Since Christmas, the President has been waxing sweet on reversing the ugly drift in the living standards of the people. He has promised he would depart from the years of maladministration that have consigned many Nigerians to abject poverty and the country itself to primitive standards. Last week, he said he has been slow in action because he did not want to rush into decisions and implementation only to discover he had made a mistake. And only yesterday, he reiterated his administration would be moving fast in formulating and implementing policies and executing projects that would directly touch many lives and improve living standards.

Of course, only a few Nigerians believed him. That shows how bad government’s image has sunk before the people. And it is telling President Jonathan rhetorics stopped fooling the people a long time ago. What he needs to do is to start showing transparently that the government do care for its people.

For a start, he has missed the first opportunity to do so. The 2013 Appropriation Bill the National Assembly passed in December does not assure Nigerians that government has turned egalitarian. In the 2013 Bill, government and the federal legislators are still placing more concentration on egocentric spending for which recurrent expenditure is gulping N2.38 trillion.
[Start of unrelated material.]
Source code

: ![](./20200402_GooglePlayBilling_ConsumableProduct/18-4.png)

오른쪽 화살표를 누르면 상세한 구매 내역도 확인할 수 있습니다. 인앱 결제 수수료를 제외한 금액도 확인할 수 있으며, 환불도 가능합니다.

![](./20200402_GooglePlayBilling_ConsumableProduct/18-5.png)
Execution of capital projects is once again condemned to suffer with an appropriation of a lower sum of N1.62 trillion.

The Jonathan administration has once again snubbed analysts’ informed position that it needs to exhibit more fiscal discipline on recurrent and devote more funds to capital works. The decay in infrastructure, especially power and roads, has remained and government’s annual promises to fix them have been unfulfilled, mainly because there are never funds to do so. When little funds are available, large-scale corruption in the Jonathan administration, which even the United States of America’s government has confirmed to exist, has rendered projection execution poor or even impossible. Without solid infrastuctural development, the Nigerian economy will never grow in practical terms. And the living standards of the people will always be the worse for it.

Jonathan must immediately start showing he has the will to battle the corruption monster. He needs to patently punish corruption within his cabinet and other sectors before Nigerians can start taking him seriously. So long as he continues to mother-hen corrupt ministers and other aides, his adnministration will never move fast, as he has promised, to implement any serious policy or execute any meaningful project for the people.

Happy New Year for Nigerians? It depends on how “born-again” the Jonathan adminsitration has become in its overall  management of the economy. Since he became president, the management has been, to say it bluntly, bad. Jonathan himself has been inept, his aides are widely believed to be corrupt and the federal legislators have been too greedy and self-centred. The challenge before the president is how to muster the will to make himself and others directly responsible for making Nigeria work.